Now you can shoot bullets on demand whenever you press or hold the fire button. If you tap the button repeatedly in quick succession, you should be able to shoot bullets more rapidly.

Controlling the Action

You can’t fly a ship without some form of input. This is where SneakyJoystick lends a helping hand, I mean, a helping virtual thumbstick. For the joystick, go right ahead and create a skinned one in the addJoystick method in Listing 7-13. You should add this method to the InputLayer class.

Listing 7-13.  Adding a Skinned Joystick

-(void) addJoystick
{
    float stickRadius = 50;
 
    joystick = [[SneakyJoystick alloc] initWithRect: ←
        CGRectMake(0, 0, stickRadius, stickRadius)];
    joystick.autoCenter = YES;
    joystick.hasDeadzone = YES;
    joystick.deadRadius = 10;
 
    CCSprite* back = [CCSprite spriteWithSpriteFrameName:@"joystick-back.png"];
    CCSprite* thumb = [CCSprite spriteWithSpriteFrameName:@"joystick-stick.png"];
 
    SneakyJoystickSkinnedBase* skinStick = [[SneakyJoystickSkinnedBase alloc] init];
    skinStick.joystick = joystick;
    skinStick.backgroundSprite.color = ccYELLOW;
    skinStick.backgroundSprite = back;
    skinStick.thumbSprite = thumb;
    skinStick.position = CGPointMake(stickRadius * 1.5f, stickRadius * 1.5f);
    [self addChild:skinStick];
}

The SneakyJoystick is initialized with a CGRect, and contrary to the SneakyButton, the CGRect is actually used to determine the joystick’s radius. I set the joystick to autoCenter so that the thumb controller jumps back to the neutral position, like most real-world game controllers. The dead zone is also enabled; this is a small area defined by the deadRadius in which you can move the thumb controller without any effect. This gives users a certain radius where they can keep the thumb controller centered. Without the dead zone, it would be almost impossible to center the thumb controller manually.

The SneakyJoystickSkinnedBase is positioned a small distance away from the edge of the screen. The button’s position and size may not be ideal for the game, but it demonstrates the controls better. If you align the thumb controller with the screen edges, it’s too easy to inadvertently move your finger off the touchscreen and thus lose control of the ship.

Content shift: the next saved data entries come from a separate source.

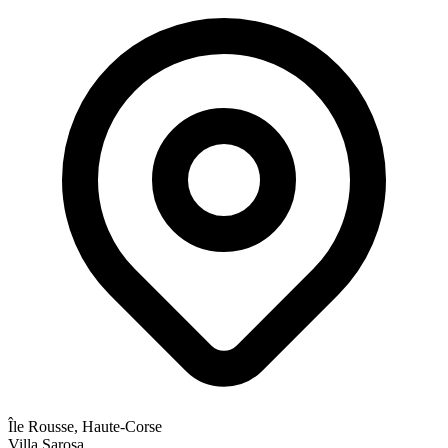
Île Rousse, Haute-Corse
Villa Sarosa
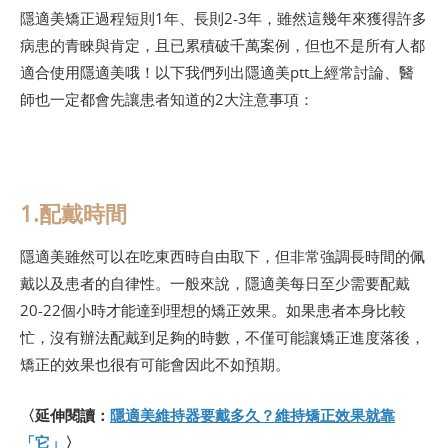
隱適美矯正過程短則1年、長則2-3年，雖然這幾年來獲得許多
病患的青睞與肯定，且已累積破千萬案例，但也不是所有人都
適合使用隱適美哦！以下我們列出隱適美ptt上經常討論、醫
師也一定都會先讓患者知道的2大注意事項：
1.配戴時間
隱適美雖然可以在吃東西時自由取下，但非常強調長時間的佩
戴以及患者的自律性。一般來說，隱適美每日至少需要配戴
20-22個小時才能達到理想的矯正效果。如果患者本身比較
忙，沒有辦法配戴到足夠的時數，不僅可能讓矯正進度落後，
矯正的效果也很有可能會因此不如預期。
〈延伸閱讀：
隱適美維持器要戴多久？維持矯正效果就靠
「它」
〉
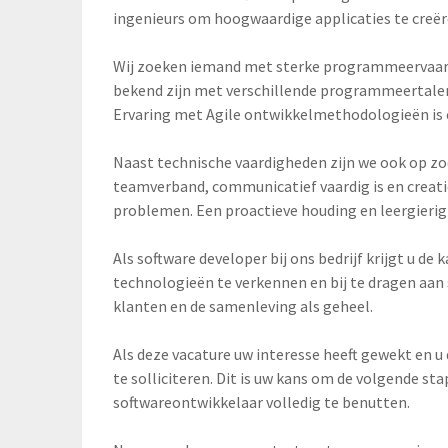
ingenieurs om hoogwaardige applicaties te creër
Wij zoeken iemand met sterke programmeervaard
bekend zijn met verschillende programmeertalen
Ervaring met Agile ontwikkelmethodologieën is 
Naast technische vaardigheden zijn we ook op z
teamverband, communicatief vaardig is en creat
problemen. Een proactieve houding en leergierig
Als software developer bij ons bedrijf krijgt u d
technologieën te verkennen en bij te dragen aa
klanten en de samenleving als geheel.
Als deze vacature uw interesse heeft gewekt en u 
te solliciteren. Dit is uw kans om de volgende sta
softwareontwikkelaar volledig te benutten.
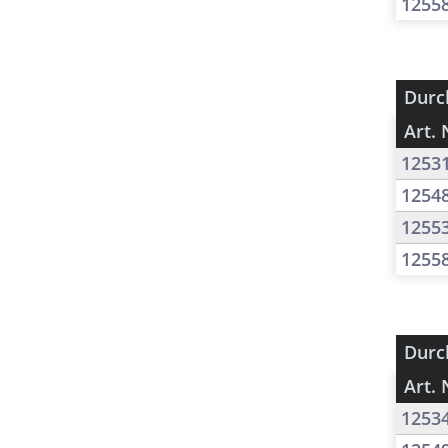
1255
Durc
Art. 
1253
1254
1255
1255
Durc
Art. 
1253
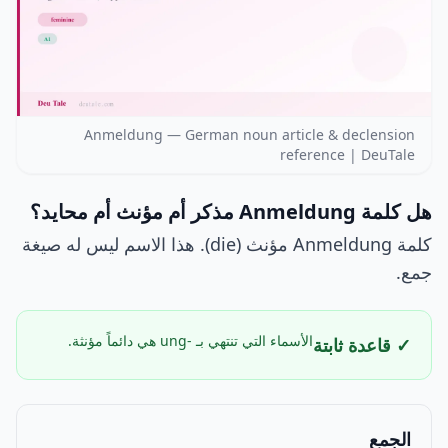
Anmeldung — German noun article & declension
reference | DeuTale
هل كلمة Anmeldung مذكر أم مؤنث أم محايد؟
كلمة Anmeldung مؤنث (die). هذا الاسم ليس له صيغة
جمع.
الأسماء التي تنتهي بـ -ung هي دائماً مؤنثة.
✓ قاعدة ثابتة
الجمع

Before you can test the joystick you also have to send the addJoystick message to the InputLayer class. Just add this next to the addFireButton in the init method:

-(id) init
{
    if ((self = [super init]))
    {
       [self addFireButton];
       [self addJoystick];
       [self scheduleUpdate];
    }
    return self;
}

You want the thumbstick on the screen to be used to control the ship, of course. As usual, theupdate method processes the input, as shown in Listing 7-14. You can add the changes at the end of the method.

Listing 7-14.  Moving the Ship Based on Joystick Input

-(void) update:(ccTime)delta
{
    ...
    // Velocity must be scaled up by a factor that feels right
    CGPoint velocity = ccpMult(joystick.velocity, 7000 * delta);
    ship.position = CGPointMake(ship.position.x + velocity.x * delta,←
        ship.position.y + velocity.y * delta);
}

You use the velocity property of the joystick to change the ship’s position, but not without scaling it up. The velocity values are a tiny fraction of a pixel, so you need to multiply the velocity using cocos2d’s ccpMult method, which takes a CGPoint and a float factor, for the joypad velocity to have a noticeable effect. The scale factor is arbitrary; it’s just a value that feels good for this game.

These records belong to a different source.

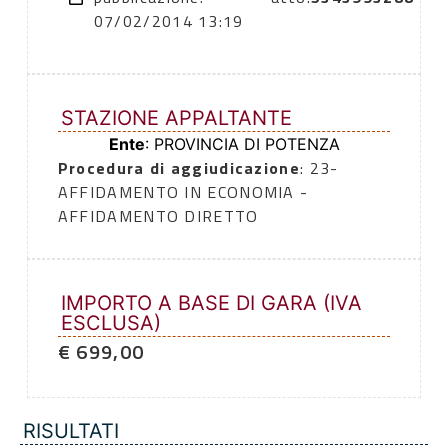
07/02/2014 13:19
STAZIONE APPALTANTE
Ente
: PROVINCIA DI POTENZA
Procedura di aggiudicazione
: 23-
AFFIDAMENTO IN ECONOMIA -
AFFIDAMENTO DIRETTO
IMPORTO A BASE DI GARA (IVA
ESCLUSA)
€ 699,00
RISULTATI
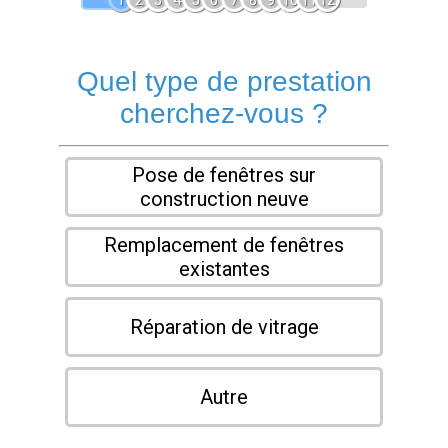
1
2
3
4
5
6
7
8
9
10
11
12
Quel type de prestation
cherchez-vous ?
Pose de fenêtres sur
construction neuve
Remplacement de fenêtres
existantes
Réparation de vitrage
Autre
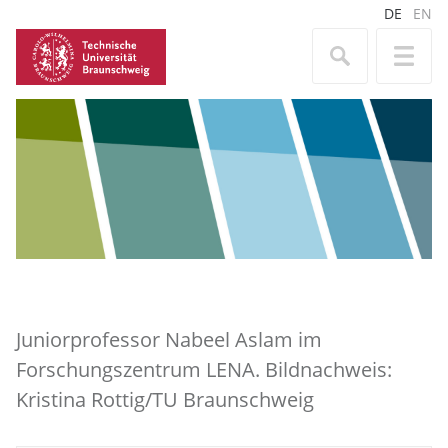
DE
EN
Juniorprofessor Nabeel Aslam im
Forschungszentrum LENA. Bildnachweis:
Kristina Rottig/TU Braunschweig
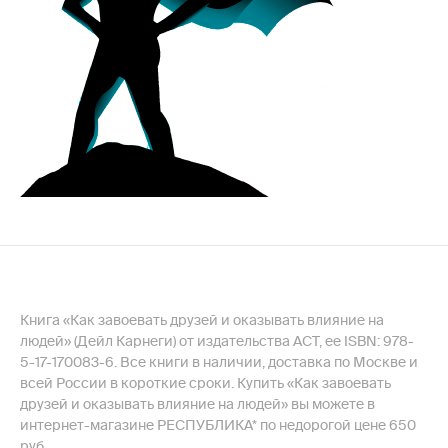
Книга «Как завоевать друзей и оказывать влияние на
людей» (Дейл Карнеги) от издательства АСТ, ее ISBN: 978-
5-17-170083-6. Все книги в наличии, доставка по Москве и
всей России в короткие сроки. Купить «Как завоевать
друзей и оказывать влияние на людей» вы можете в
интернет-магазине РЕСПУБЛИКА* по недорогой цене 650
руб.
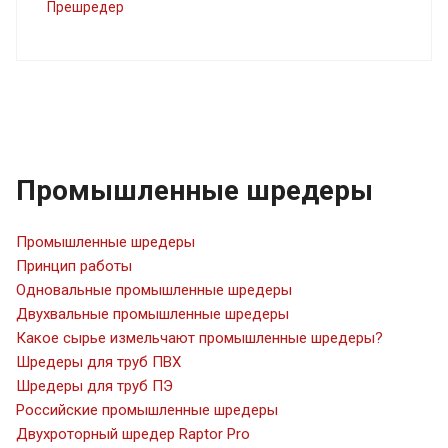
Прешредер
Промышленные шредеры
Промышленные шредеры
Принцип работы
Одновальные промышленные шредеры
Двухвальные промышленные шредеры
Какое сырье измельчают промышленные шредеры?
Шредеры для труб ПВХ
Шредеры для труб ПЭ
Российские промышленные шредеры
Двухроторный шредер Raptor Pro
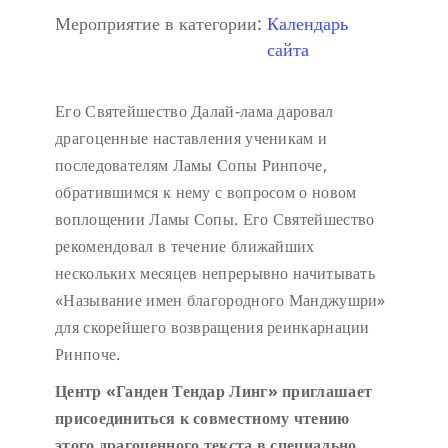
Мероприятие в категории:
Календарь
сайта
Его Святейшество Далай-лама даровал
драгоценные наставления ученикам и
последователям Ламы Сопы Ринпоче,
обратившимся к нему с вопросом о новом
воплощении Ламы Сопы. Его Святейшество
рекомендовал в течение ближайших
нескольких месяцев непрерывно начитывать
«Называние имен благородного Манджушри»
для скорейшего возвращения реинкарнации
Ринпоче.
Центр «Ганден Тендар Линг» приглашает
присоединиться к совместному чтению
этого драгоценного текста в специально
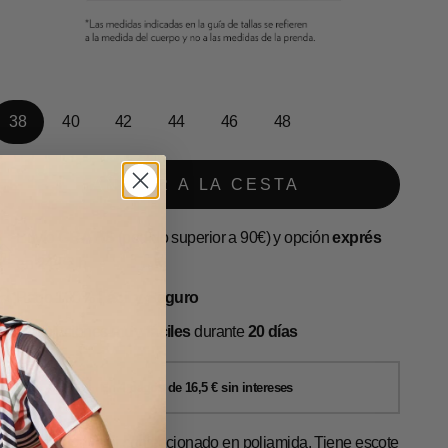
38
40
42
44
46
48
AÑADIR A LA CESTA
Envío
GRATIS
(pedido superior a 90€) y opción
exprés
en 24-72 h
Pago 100%
Fácil y Seguro
Devoluciones
muy fáciles
durante
20 días
lusón manga mini confeccionado en poliamida. Tiene escote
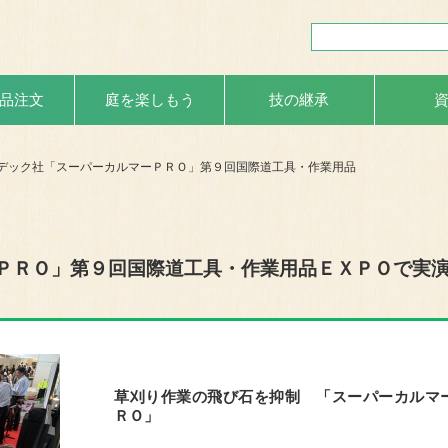
品注文
庭を楽しもう
技の継承
デック社「スーパーカルマーＰＲＯ」第９回国際道工具・作業用品
ＰＲＯ」第９回国際道工具・作業用品ＥＸＰＯで実
草刈り作業の飛び石を抑制 「スーパーカルマ
ＲＯ」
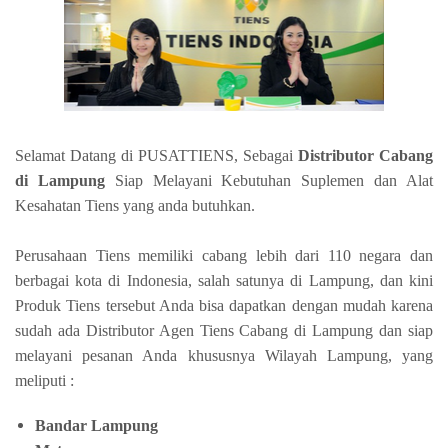
Selamat Datang di PUSATTIENS, Sebagai
Distributor Cabang
di Lampung
Siap Melayani Kebutuhan Suplemen dan Alat
Kesahatan Tiens yang anda butuhkan.
Perusahaan Tiens memiliki cabang lebih dari 110 negara dan
berbagai kota di Indonesia, salah satunya di Lampung, dan kini
Produk Tiens tersebut Anda bisa dapatkan dengan mudah karena
sudah ada Distributor Agen Tiens Cabang di Lampung dan siap
melayani pesanan Anda khususnya Wilayah Lampung, yang
meliputi :
Bandar Lampung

To ensure smooth movement even if the update method is called at uneven intervals, factor in the update method’s delta parameter as well. The delta parameter is passed by cocos2d and contains the time elapsed since the update method was last called. This isn’t strictly necessary, but it’s good practice. If you don’t do it, you run the risk that the ship will move more slowly whenever the framerate drops below 60 fps. Tiny things like these can be pretty annoying to players, and as a game developer your goal is the exact opposite of annoying players.

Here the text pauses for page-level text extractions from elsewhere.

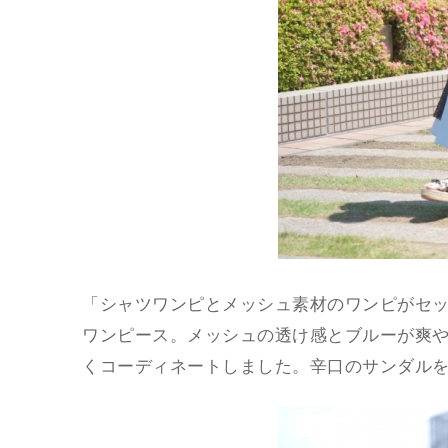
「シャツワンピとメッシュ素材のワンピがセッ
ワンピース。メッシュの透け感とブルーが爽
くコーディネートしました。辛口のサンダル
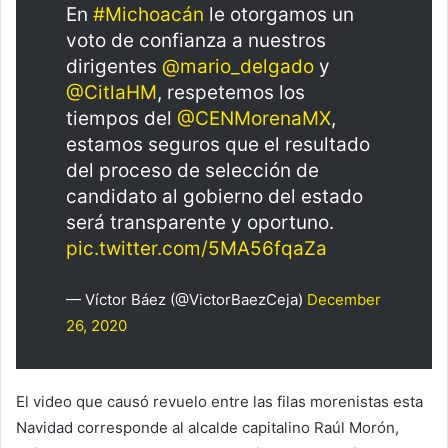
En
#Michoacán
le otorgamos un
voto de confianza a nuestros
dirigentes
@mario_delgado
y
@CitlaHM
, respetemos los
tiempos del
@CENMorenaMX
,
estamos seguros que el resultado
del proceso de selección de
candidato al gobierno del estado
será transparente y oportuno.
pic.twitter.com/5MA56fqaZa
— Víctor Báez (@VictorBaezCeja)
December
26, 2020
El video que causó revuelo entre las filas morenistas esta
Navidad corresponde al alcalde capitalino Raúl Morón,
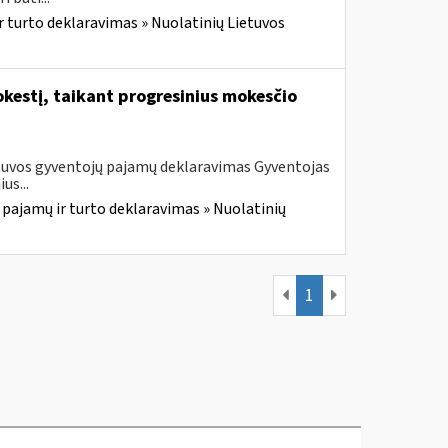
r turto deklaravimas » Nuolatinių Lietuvos
kestį, taikant progresinius mokesčio
etuvos gyventojų pajamų deklaravimas Gyventojas
us...
 pajamų ir turto deklaravimas » Nuolatinių
1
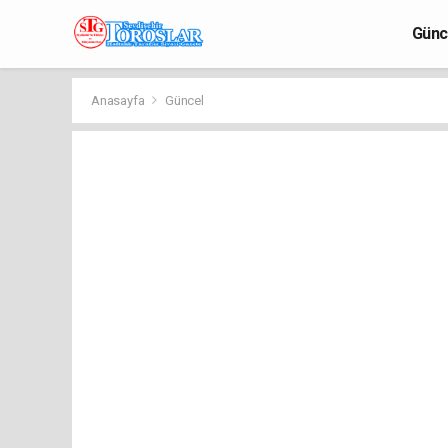
Günc
Anasayfa
Güncel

At this point, moving the ship outside the screen area is still possible. I bet you’d like for the ship to stay on the screen as much as I do. And you may be tempted to add this code directly to the InputLayer where the ship’s position is updated. That brings up a question: do you want to prevent the joystick input from moving the ship outside the screen, or do you want to prevent the ship from ever being able to move outside the screen, regardless of who or what changes its position? The latter is the more general solution and preferable in this case. To do so, you only need to override the setPosition method in the Ship class by adding the code shown in Listing 7-15 to the Ship class.

Listing 7-15.  Overriding theShip’s setPosition Method

// Override setPosition to keep the ship within bounds
-(void) setPosition:(CGPoint)pos
{
    CGSize screenSize = [CCDirector sharedDirector].winSize;
    float halfWidth = contentSize_.width * 0.5f;
    float halfHeight = contentSize_.height * 0.5f;
 
    // Cap the position so the ship's sprite stays on the screen
    if (pos.x < halfWidth)
    {   pos.x = halfWidth;
    }
    else if (pos.x > (screenSize.width - halfWidth))
    {
        pos.x = screenSize.width - halfWidth;
    }
 
    if (pos.y < halfHeight)
    {
        pos.y = halfHeight;
    }
    else if (pos.y > (screenSize.height - halfHeight))
    {
        pos.y = screenSize.height - halfHeight;
    }
 
    // Must call super with the new position
    [super setPosition:pos];
}

Every time the ship’s position property changes, the preceding code performs the check to see whether the ship’s sprite is still inside the screen boundaries. If not, then the x or y coordinate is set to a distance of half the contentSize away from the respective screen border. This prevents any part of the player ship’s sprite from leaving the screen.

Because position is a property, the setPosition method gets called by this code:

ship.position = CGPointMake(200, 100);

You can override other base class methods in this way to change the behavior of your game objects. For example, if an object is allowed to be rotated only between 0 and 180 degrees, you’d override the setRotation:(float)rotation method and add the code to limit the rotation.

Digital Controls

You can turn the SneakyJoystick class into a digital controller as well, often referred to as a D-pad. The necessary code changes are minimal:

joystick = [SneakyJoystick joystickWithRect:CGRectMake(0, 0, stickRadius, stickRadius)];
joystick.autoCenter = YES;
 
// Now with fewer directions
joystick.isDPad = YES;
joystick.numberOfDirections = 8;

The dead zone properties can be removed—they’re not needed for a digital controller. The joystick is set to digital controls by setting the isDPad property to YES.

You can also define the number of directions. While D-pads regularly have four directions, in many games you can keep two directions pressed at the same time to have the character move in a diagonal direction. To achieve the same effect, set the numberOfDirections property to 8. SneakyJoystick automatically ensures that these directions are evenly divided onto the thumbpad controller. Of course, you’ll get strange results if you set the number of directions to 6, but then again, maybe that’s exactly what you need to travel across a hexagonal tile map.